Collected data:
......
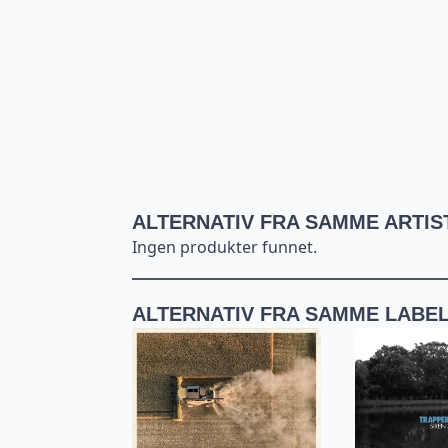
ALTERNATIV FRA SAMME ARTIS
Ingen produkter funnet.
ALTERNATIV FRA SAMME LABE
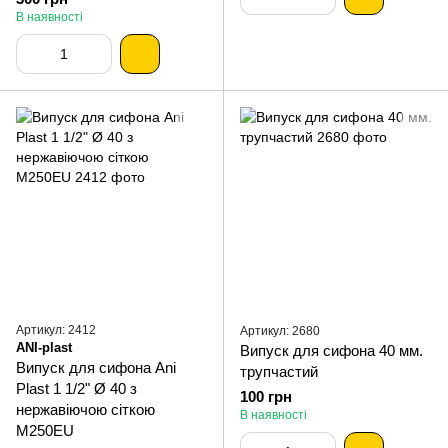
В наявності
Артикул: 2412
Артикул: 2680
ANI-plast
Випуск для сифона 40 мм.
Випуск для сифона Ani
трупчастий
Plast 1 1/2" Ø 40 з
100 грн
нержавіючою сіткою
В наявності
M250EU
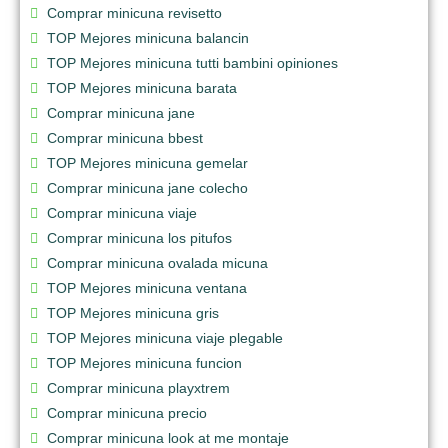
Comprar minicuna revisetto
TOP Mejores minicuna balancin
TOP Mejores minicuna tutti bambini opiniones
TOP Mejores minicuna barata
Comprar minicuna jane
Comprar minicuna bbest
TOP Mejores minicuna gemelar
Comprar minicuna jane colecho
Comprar minicuna viaje
Comprar minicuna los pitufos
Comprar minicuna ovalada micuna
TOP Mejores minicuna ventana
TOP Mejores minicuna gris
TOP Mejores minicuna viaje plegable
TOP Mejores minicuna funcion
Comprar minicuna playxtrem
Comprar minicuna precio
Comprar minicuna look at me montaje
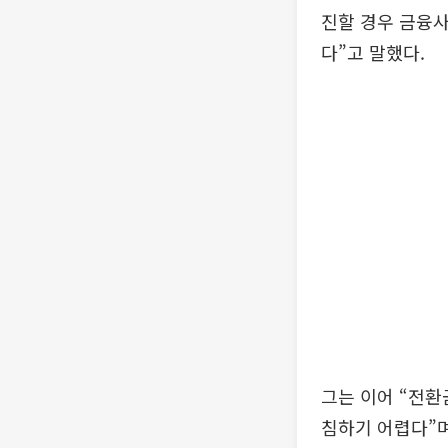
진할 경우 금융사
다”고 말했다.
그는 이어 “전환
침하기 어렵다”며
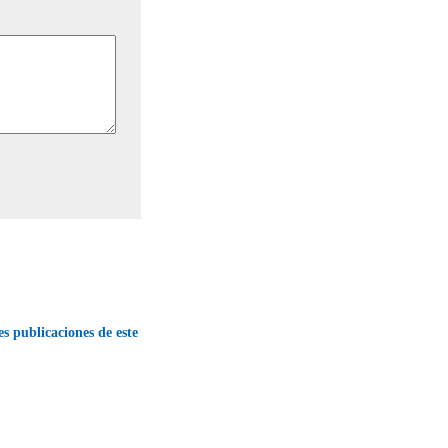
es publicaciones de este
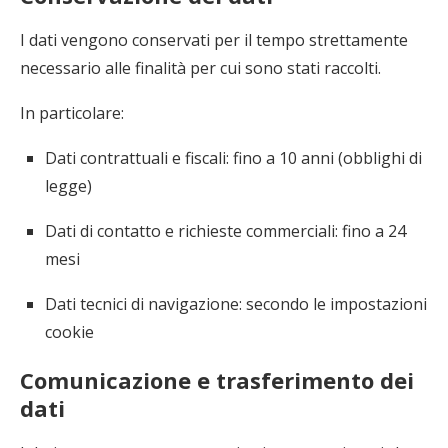
I dati vengono conservati per il tempo strettamente
necessario alle finalità per cui sono stati raccolti.
In particolare:
Dati contrattuali e fiscali: fino a 10 anni (obblighi di
legge)
Dati di contatto e richieste commerciali: fino a 24
mesi
Dati tecnici di navigazione: secondo le impostazioni
cookie
Comunicazione e trasferimento dei
dati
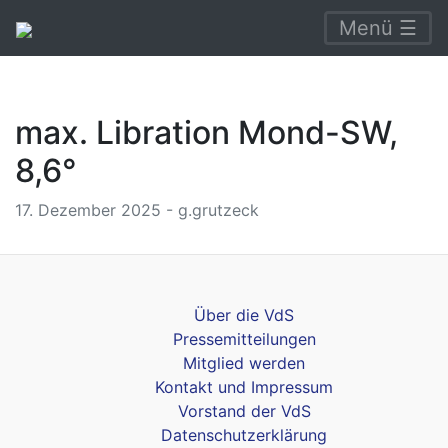
Menü ☰
max. Libration Mond-SW,
8,6°
17. Dezember 2025 - g.grutzeck
Über die VdS
Pressemitteilungen
Mitglied werden
Kontakt und Impressum
Vorstand der VdS
Datenschutzerklärung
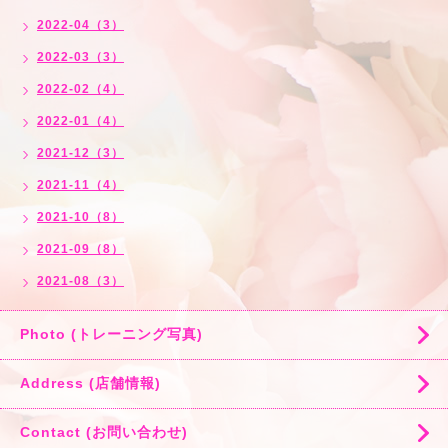
2022-04（3）
2022-03（3）
2022-02（4）
2022-01（4）
2021-12（3）
2021-11（4）
2021-10（8）
2021-09（8）
2021-08（3）
Photo (トレーニング写真)
Address (店舗情報)
Contact (お問い合わせ)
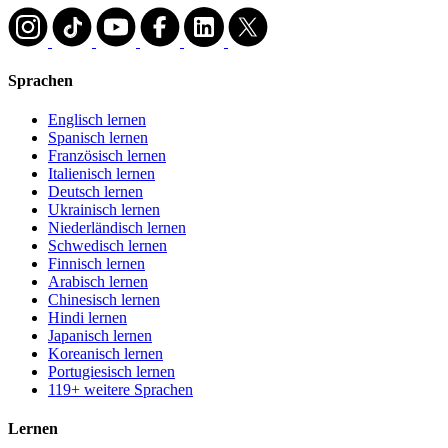
Sprachen
Englisch lernen
Spanisch lernen
Französisch lernen
Italienisch lernen
Deutsch lernen
Ukrainisch lernen
Niederländisch lernen
Schwedisch lernen
Finnisch lernen
Arabisch lernen
Chinesisch lernen
Hindi lernen
Japanisch lernen
Koreanisch lernen
Portugiesisch lernen
119+ weitere Sprachen
Lernen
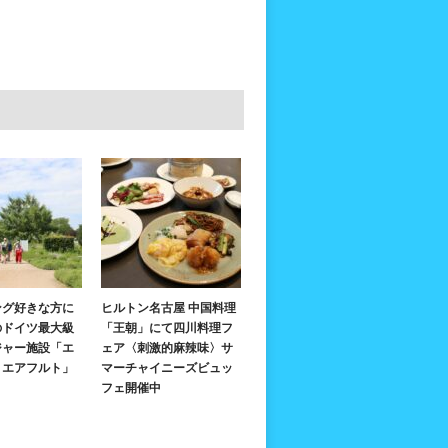
ング好きな方に
ヒルトン名古屋 中国料理
のドイツ最大級
「王朝」にて四川料理フ
ジャー施設「エ
ェア〈刺激的麻辣味〉サ
・エアフルト」
マーチャイニーズビュッ
フェ開催中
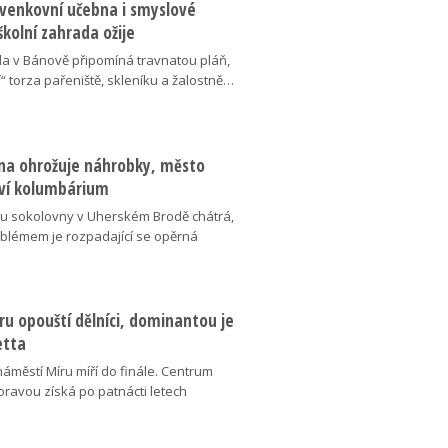
 venkovní učebna i smyslové
školní zahrada ožije
da v Bánově připomíná travnatou pláň,
“ torza pařeniště, skleníku a žalostně…
na ohrožuje náhrobky, město
ví kolumbárium
v u sokolovny v Uherském Brodě chátrá,
oblémem je rozpadající se opěrná
u opouští dělníci, dominantou je
etta
náměstí Míru míří do finále. Centrum
oravou získá po patnácti letech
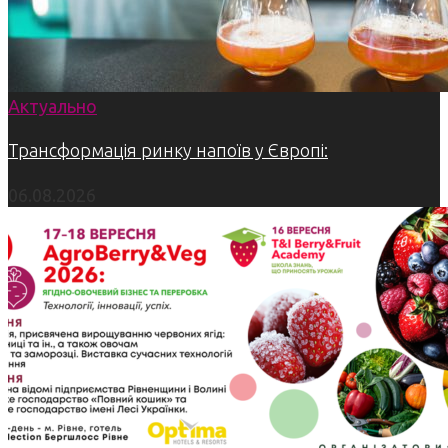
Актуально
Трансформація ринку напоїв у Європі:
06.08.2026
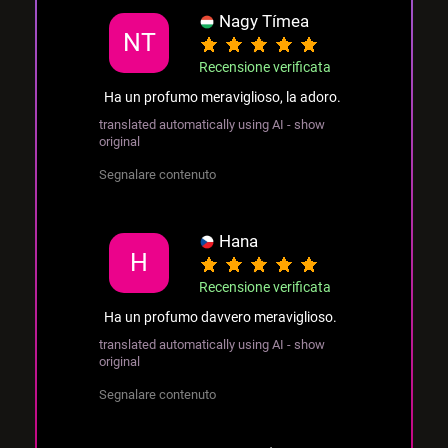
Nagy Tímea
NT
Recensione verificata
Ha un profumo meraviglioso, la adoro.
translated automatically using AI - show
original
Segnalare contenuto
Hana
H
Recensione verificata
Ha un profumo davvero meraviglioso.
translated automatically using AI - show
original
Segnalare contenuto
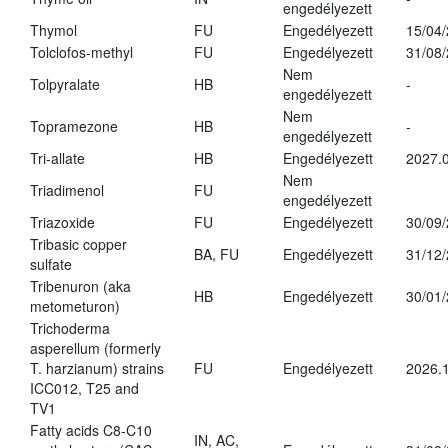
engedélyezett
Thymol
FU
Engedélyezett
15/04
Tolclofos-methyl
FU
Engedélyezett
31/08
Nem
Tolpyralate
HB
-
engedélyezett
Nem
Topramezone
HB
-
engedélyezett
Tri-allate
HB
Engedélyezett
2027.0
Nem
Triadimenol
FU
engedélyezett
Triazoxide
FU
Engedélyezett
30/09
Tribasic copper
BA, FU
Engedélyezett
31/12
sulfate
Tribenuron (aka
HB
Engedélyezett
30/01
metometuron)
Trichoderma
asperellum (formerly
T. harzianum) strains
FU
Engedélyezett
2026.
ICC012, T25 and
TV1
Fatty acids C8-C10
IN, AC,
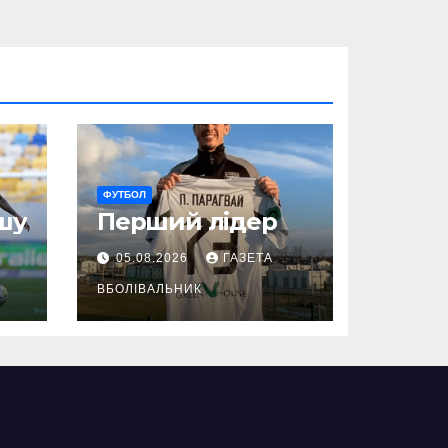
ФУТБОЛ
шу
Перший лідер
05.08.2026
ГАЗЕТА
ВБОЛІВАЛЬНИК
......
◆ EXERCISE OBJECTIVE
Write out every line of text from the rows above, word for word and unchanged, and leave the pictures out.

◆ WRITTEN ANSWER
ALTERNATIV FRA SAMME ARTIS
Ingen produkter funnet.
ALTERNATIV FRA SAMME LABE
В наявності
Артикул: 2412
Артикул: 2680
ANI-plast
Випуск для сифона 40 мм.
Випуск для сифона Ani
трупчастий
Plast 1 1/2" Ø 40 з
100 грн
нержавіючою сіткою
В наявності
M250EU
Comprar minicuna revisetto
TOP Mejores minicuna balancin
TOP Mejores minicuna tutti bambini opiniones
TOP Mejores minicuna barata
Comprar minicuna jane
Comprar minicuna bbest
TOP Mejores minicuna gemelar
Comprar minicuna jane colecho
Comprar minicuna viaje
Comprar minicuna los pitufos
Comprar minicuna ovalada micuna
TOP Mejores minicuna ventana
TOP Mejores minicuna gris
TOP Mejores minicuna viaje plegable
TOP Mejores minicuna funcion
Comprar minicuna playxtrem
Comprar minicuna precio
Comprar minicuna look at me montaje
진할 경우 금융사
다”고 말했다.
그는 이어 “전환
침하기 어렵다”며
es publicaciones de este
I dati vengono conservati per il tempo strettamente
necessario alle finalità per cui sono stati raccolti.
In particolare:
Dati contrattuali e fiscali: fino a 10 anni (obblighi di
legge)
Dati di contatto e richieste commerciali: fino a 24
mesi
Dati tecnici di navigazione: secondo le impostazioni
cookie
Comunicazione e trasferimento dei
dati
Menü ☰
max. Libration Mond-SW,
8,6°
17. Dezember 2025 - g.grutzeck
Über die VdS
Pressemitteilungen
Mitglied werden
Kontakt und Impressum
Vorstand der VdS
Datenschutzerklärung
2022-04（3）
2022-03（3）
2022-02（4）
2022-01（4）
2021-12（3）
2021-11（4）
2021-10（8）
2021-09（8）
2021-08（3）
Photo (トレーニング写真)
Address (店舗情報)
Contact (お問い合わせ)
Sprachen
Englisch lernen
Spanisch lernen
Französisch lernen
Italienisch lernen
Deutsch lernen
Ukrainisch lernen
Niederländisch lernen
Schwedisch lernen
Finnisch lernen
Arabisch lernen
Chinesisch lernen
Hindi lernen
Japanisch lernen
Koreanisch lernen
Portugiesisch lernen
119+ weitere Sprachen
Lernen
ング好きな方に
ヒルトン名古屋 中国料理
のドイツ最大級
「王朝」にて四川料理フ
ジャー施設「エ
ェア〈刺激的麻辣味〉サ
・エアフルト」
マーチャイニーズビュッ
フェ開催中
 venkovní učebna i smyslové
školní zahrada ožije
da v Bánově připomíná travnatou pláň,
“ torza pařeniště, skleníku a žalostně…
na ohrožuje náhrobky, město
ví kolumbárium
v u sokolovny v Uherském Brodě chátrá,
oblémem je rozpadající se opěrná
u opouští dělníci, dominantou je
etta
náměstí Míru míří do finále. Centrum
oravou získá po patnácti letech
Актуально
Трансформація ринку напоїв у Європі:
06.08.2026
Nagy Tímea
NT
Recensione verificata
Ha un profumo meraviglioso, la adoro.
translated automatically using AI - show
original
Segnalare contenuto
Hana
H
Recensione verificata
Ha un profumo davvero meraviglioso.
translated automatically using AI - show
original
Segnalare contenuto
engedélyezett
Thymol
FU
Engedélyezett
15/04
Tolclofos-methyl
FU
Engedélyezett
31/08
Nem
Tolpyralate
HB
-
engedélyezett
Nem
Topramezone
HB
-
engedélyezett
Tri-allate
HB
Engedélyezett
2027.0
Nem
Triadimenol
FU
engedélyezett
Triazoxide
FU
Engedélyezett
30/09
Tribasic copper
BA, FU
Engedélyezett
31/12
sulfate
Tribenuron (aka
HB
Engedélyezett
30/01
metometuron)
Trichoderma
asperellum (formerly
T. harzianum) strains
FU
Engedélyezett
2026.
ICC012, T25 and
TV1
Fatty acids C8-C10
IN, AC,
ФУТБОЛ
шу
Перший лідер
05.08.2026
ГАЗЕТА
ВБОЛІВАЛЬНИК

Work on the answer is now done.